§ **Kerjakan soal berikut**
#1 Dalam tulisan tentang pasar digital dan perdagangan tradisional, di warung mana penulis duduk pada sore itu?
#2 Lanjutkan tulisan tentang pasar digital dan perdagangan tradisional setelah kalimat terakhirnya.

§ **Kutipan pilihan**
------------------------------------
![]() |
| Sambil ngopi sore di Warung Guo, Desa Tebuwung, aku berfikir bagaimana pasar digital perlahan mengubah wajah perdagangan tradisional. (SASTRANUSA) |
SASTRANUSA - Sore itu, Selasa 18 November 2025, aku duduk di Warung Guo, sebuah kedai sederhana di sudut Desa Tebuwung yang selalu menjadi tempat terbaik untuk merapikan pikiran. Aroma kopi hitam yang tidak terlalu pekat menenangkan, sementara lalu lintas kecil desa melintas seperti rekaman masa lalu yang tetap hidup. Di hadapan meja kayu yang mulai menua, aku memikirkan satu hal: dunia dagang telah berubah, dan perubahan itu berjalan tanpa menunggu siapa pun.
Di desa seperti ini, percakapan tentang teknologi sering menjadi sesuatu yang asing, tetapi realitasnya hadir tanpa meminta izin. Banyak pedagang di pasar tradisional kini merasakan turunnya omzet sejak platform toko online menjamur dan mendominasi. Bukan karena mereka tidak berdaya, namun lebih karena perubahan bergerak terlalu cepat, sementara sebagian dari mereka masih menggenggam cara lama yang selama ini memberi makan dan harapan.
Saat menatap langit sore dengan gradasi jingga yang perlahan tenggelam, aku menyadari bahwa perubahan bukan musuh. Tetapi pintu baru yang belum semua orang berani ketuk. Namun tetap saja, rasa getir itu nyata: ada pedagang yang dulu mampu tersenyum lebar karena pembelinya ramai, kini mulai menghitung hari dengan cemas.
------------------------------------
§ **Cuplikan data**

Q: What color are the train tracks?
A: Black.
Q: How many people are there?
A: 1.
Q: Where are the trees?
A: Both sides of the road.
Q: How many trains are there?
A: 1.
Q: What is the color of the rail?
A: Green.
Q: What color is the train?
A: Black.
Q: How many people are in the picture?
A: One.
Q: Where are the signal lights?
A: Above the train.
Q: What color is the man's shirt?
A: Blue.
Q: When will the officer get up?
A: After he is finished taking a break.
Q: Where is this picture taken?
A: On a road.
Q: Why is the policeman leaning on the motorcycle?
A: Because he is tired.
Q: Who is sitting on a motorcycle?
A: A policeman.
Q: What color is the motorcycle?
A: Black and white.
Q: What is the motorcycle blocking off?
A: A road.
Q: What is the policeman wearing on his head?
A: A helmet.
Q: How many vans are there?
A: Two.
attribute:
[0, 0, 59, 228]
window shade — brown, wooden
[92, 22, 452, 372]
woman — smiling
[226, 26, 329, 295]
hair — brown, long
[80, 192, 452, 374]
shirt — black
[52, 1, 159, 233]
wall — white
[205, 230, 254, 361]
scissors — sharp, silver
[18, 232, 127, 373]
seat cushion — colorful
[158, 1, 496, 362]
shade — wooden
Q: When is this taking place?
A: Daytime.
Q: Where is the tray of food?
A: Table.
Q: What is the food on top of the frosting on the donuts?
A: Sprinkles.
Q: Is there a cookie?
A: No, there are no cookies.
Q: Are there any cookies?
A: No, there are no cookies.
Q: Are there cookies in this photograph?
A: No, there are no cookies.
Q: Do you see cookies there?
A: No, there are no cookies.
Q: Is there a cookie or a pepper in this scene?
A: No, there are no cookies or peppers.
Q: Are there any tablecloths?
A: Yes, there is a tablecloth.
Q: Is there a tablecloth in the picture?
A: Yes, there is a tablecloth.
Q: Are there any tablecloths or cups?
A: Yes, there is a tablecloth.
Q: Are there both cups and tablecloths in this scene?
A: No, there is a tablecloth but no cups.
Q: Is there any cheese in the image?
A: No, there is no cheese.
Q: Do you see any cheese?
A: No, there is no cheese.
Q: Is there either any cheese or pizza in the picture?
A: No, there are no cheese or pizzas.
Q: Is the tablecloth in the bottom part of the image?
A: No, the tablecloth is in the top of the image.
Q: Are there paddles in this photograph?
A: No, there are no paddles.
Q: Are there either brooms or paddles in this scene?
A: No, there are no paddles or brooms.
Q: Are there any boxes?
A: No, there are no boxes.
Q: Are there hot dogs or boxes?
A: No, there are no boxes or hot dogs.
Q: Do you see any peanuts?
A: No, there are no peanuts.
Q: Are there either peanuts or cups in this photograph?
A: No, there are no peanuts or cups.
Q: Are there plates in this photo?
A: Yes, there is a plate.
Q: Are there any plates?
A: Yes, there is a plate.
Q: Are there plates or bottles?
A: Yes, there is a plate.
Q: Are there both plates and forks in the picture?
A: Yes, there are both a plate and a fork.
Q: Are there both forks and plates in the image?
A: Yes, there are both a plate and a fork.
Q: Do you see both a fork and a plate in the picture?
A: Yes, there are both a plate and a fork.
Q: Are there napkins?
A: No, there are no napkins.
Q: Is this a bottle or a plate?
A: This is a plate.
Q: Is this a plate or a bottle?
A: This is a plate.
------------------------------------
§ **Jawaban latihan ini**
#1 Di Warung Guo, sebuah kedai sederhana di sudut Desa Tebuwung.

#2
Pasar Digital dan Transformasi Perilaku Konsumen
Perkembangan platform digital telah mengubah cara manusia membeli kebutuhan hariannya. Kini konsumen tidak perlu berjalan ke pasar, cukup membuka layar ponsel, memilih barang, dan menunggu kurir datang ke rumah. Fenomena ini bukan semata pilihan, tetapi kebiasaan baru yang terbentuk dari kenyamanan dan efisiensi. Di balik perubahan itu, ada irama kehidupan yang bergeser: dari tatap muka menjadi transaksi sunyi melalui layar.
Sebagian pedagang mungkin merasa kalah sebelum berperang, terutama ketika teknis digital dianggap rumit dan tidak bersahabat. Namun sebenarnya, platform online bukan ancaman, melainkan ruang baru yang dapat dimasuki siapa pun yang mau belajar. Mereka yang lebih dulu beradaptasi kini menikmati pasar yang lebih luas, bahkan hingga lintas kota dan pulau.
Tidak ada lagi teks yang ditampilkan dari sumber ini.